WORK TO COMPLETE :: Going through the entries below, tally the lines that hold the word "index" and state the result alone.

══ STUDY MATERIAL ══

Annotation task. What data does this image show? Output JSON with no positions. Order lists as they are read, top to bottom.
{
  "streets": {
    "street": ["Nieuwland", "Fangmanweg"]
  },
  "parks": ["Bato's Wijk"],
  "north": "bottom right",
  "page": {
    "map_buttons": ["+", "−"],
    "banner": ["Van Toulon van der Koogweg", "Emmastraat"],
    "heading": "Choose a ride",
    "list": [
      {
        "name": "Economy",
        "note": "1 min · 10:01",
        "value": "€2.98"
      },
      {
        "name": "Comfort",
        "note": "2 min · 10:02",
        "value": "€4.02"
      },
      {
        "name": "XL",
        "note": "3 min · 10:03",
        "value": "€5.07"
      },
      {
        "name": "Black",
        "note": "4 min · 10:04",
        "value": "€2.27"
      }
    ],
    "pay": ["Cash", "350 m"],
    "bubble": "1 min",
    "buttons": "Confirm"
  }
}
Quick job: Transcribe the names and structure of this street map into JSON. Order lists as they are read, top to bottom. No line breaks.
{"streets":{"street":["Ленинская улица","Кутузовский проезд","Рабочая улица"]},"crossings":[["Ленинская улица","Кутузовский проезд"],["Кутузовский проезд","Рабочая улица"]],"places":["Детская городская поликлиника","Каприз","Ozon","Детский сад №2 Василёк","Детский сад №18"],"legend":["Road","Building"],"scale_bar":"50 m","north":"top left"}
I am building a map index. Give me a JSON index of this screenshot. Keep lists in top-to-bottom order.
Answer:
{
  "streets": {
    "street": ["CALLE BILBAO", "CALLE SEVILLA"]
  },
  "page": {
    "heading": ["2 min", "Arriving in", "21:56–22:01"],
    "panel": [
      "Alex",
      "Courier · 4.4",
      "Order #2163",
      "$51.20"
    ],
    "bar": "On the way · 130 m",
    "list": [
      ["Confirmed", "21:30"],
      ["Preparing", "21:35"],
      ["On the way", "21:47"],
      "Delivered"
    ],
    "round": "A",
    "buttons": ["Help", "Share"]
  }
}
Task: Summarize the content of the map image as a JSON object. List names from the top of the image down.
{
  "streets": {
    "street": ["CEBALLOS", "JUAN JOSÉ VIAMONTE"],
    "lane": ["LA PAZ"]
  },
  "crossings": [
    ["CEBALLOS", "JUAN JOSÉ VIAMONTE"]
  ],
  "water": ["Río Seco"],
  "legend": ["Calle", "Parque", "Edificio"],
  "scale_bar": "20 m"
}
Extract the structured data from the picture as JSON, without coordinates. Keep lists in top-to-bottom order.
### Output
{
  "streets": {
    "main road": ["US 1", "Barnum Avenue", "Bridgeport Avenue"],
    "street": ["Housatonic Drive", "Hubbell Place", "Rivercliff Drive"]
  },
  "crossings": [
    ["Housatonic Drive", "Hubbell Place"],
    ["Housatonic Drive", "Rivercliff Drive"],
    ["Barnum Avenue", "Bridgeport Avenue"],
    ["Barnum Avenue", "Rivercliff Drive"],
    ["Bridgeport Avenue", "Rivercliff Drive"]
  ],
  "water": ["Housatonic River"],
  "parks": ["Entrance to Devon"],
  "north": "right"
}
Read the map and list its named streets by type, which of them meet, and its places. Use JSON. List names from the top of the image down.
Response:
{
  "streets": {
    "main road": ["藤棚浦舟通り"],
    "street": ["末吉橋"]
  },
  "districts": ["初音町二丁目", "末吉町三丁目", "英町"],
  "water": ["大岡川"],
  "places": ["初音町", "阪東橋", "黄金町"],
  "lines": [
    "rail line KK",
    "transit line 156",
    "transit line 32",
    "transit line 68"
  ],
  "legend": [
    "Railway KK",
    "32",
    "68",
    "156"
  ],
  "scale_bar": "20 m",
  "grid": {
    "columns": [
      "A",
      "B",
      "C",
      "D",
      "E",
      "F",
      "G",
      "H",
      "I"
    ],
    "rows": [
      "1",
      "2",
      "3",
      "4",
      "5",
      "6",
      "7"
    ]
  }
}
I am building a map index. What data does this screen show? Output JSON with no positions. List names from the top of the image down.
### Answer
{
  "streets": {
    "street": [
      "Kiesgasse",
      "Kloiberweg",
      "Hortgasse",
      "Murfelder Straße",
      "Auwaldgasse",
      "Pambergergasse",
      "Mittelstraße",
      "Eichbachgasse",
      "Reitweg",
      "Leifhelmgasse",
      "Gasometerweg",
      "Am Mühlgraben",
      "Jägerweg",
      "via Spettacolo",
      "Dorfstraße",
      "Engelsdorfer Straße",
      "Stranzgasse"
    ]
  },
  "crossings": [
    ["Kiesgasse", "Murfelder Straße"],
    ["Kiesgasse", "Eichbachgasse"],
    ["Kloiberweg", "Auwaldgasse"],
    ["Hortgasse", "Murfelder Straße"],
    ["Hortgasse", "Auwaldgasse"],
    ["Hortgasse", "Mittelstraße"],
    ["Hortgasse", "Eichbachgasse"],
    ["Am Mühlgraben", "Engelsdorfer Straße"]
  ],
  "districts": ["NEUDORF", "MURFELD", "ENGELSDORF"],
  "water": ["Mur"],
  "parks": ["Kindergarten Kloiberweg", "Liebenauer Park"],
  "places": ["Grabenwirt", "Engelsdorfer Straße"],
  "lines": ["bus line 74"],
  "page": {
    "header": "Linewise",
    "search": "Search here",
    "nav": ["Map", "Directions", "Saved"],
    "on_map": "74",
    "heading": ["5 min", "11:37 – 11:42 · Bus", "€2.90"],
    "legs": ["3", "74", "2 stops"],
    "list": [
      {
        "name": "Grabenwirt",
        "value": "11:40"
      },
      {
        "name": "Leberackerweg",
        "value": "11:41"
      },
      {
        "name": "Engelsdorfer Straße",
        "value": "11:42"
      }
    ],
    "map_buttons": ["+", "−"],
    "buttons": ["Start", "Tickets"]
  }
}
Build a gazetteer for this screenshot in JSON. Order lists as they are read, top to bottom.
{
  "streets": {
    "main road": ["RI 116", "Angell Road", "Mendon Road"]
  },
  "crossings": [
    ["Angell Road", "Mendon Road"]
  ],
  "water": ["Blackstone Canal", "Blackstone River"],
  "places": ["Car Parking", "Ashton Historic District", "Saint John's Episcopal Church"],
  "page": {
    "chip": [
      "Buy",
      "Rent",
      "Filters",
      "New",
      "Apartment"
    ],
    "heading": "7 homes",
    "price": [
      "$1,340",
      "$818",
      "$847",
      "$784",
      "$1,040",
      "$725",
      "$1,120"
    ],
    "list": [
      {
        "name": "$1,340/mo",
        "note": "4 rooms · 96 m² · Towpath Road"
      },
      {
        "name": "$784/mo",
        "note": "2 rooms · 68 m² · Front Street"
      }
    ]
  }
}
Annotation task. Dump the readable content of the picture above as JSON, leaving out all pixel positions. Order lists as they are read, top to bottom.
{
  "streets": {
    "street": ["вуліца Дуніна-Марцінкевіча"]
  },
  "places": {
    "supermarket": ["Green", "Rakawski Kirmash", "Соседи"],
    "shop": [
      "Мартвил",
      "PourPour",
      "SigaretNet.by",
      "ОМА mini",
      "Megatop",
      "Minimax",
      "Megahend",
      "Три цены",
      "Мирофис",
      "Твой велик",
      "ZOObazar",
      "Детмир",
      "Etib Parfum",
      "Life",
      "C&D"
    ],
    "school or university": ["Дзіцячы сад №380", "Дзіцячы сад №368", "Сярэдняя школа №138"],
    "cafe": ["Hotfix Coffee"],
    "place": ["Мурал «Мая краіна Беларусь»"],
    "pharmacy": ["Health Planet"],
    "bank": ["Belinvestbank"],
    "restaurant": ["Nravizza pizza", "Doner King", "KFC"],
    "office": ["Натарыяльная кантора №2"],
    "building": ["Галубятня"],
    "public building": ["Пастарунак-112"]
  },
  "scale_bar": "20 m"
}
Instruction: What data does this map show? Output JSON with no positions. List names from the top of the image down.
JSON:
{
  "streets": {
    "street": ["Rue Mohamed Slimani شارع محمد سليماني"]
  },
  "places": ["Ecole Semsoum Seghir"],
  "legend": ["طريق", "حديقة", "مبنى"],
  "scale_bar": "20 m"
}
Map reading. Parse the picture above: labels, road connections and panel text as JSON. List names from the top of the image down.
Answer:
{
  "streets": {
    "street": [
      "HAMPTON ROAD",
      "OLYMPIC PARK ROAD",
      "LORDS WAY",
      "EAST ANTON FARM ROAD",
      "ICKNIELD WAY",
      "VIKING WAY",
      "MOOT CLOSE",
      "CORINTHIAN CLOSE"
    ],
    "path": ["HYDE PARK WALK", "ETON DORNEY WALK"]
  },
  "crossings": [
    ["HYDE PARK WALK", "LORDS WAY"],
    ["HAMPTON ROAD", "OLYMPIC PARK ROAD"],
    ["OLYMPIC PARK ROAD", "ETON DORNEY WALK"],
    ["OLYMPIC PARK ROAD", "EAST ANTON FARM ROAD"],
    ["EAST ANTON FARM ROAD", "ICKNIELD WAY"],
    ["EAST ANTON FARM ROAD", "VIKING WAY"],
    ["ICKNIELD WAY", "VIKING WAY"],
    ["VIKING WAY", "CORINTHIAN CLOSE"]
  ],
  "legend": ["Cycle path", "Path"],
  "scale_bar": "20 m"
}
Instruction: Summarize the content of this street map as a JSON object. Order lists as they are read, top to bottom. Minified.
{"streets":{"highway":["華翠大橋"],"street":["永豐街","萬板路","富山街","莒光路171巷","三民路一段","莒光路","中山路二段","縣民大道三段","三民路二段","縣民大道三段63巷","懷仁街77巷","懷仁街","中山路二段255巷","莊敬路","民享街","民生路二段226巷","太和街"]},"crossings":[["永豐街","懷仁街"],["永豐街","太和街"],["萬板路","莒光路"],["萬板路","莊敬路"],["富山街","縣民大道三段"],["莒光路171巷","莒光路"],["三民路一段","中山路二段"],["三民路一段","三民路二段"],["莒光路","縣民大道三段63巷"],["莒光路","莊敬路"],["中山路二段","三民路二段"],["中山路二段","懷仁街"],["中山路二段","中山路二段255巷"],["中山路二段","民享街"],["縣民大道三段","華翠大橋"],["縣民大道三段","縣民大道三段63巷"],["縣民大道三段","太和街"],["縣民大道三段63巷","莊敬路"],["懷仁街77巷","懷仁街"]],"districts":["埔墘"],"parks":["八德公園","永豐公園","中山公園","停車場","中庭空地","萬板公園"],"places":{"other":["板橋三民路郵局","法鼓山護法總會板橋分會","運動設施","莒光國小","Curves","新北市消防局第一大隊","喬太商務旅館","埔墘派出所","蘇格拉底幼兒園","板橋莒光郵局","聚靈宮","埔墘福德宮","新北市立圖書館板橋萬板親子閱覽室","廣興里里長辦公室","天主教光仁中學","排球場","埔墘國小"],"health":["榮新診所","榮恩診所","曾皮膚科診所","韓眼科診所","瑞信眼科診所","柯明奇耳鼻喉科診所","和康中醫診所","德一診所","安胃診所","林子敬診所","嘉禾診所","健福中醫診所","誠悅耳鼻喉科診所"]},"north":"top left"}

═══

TASK SOLUTION :: 2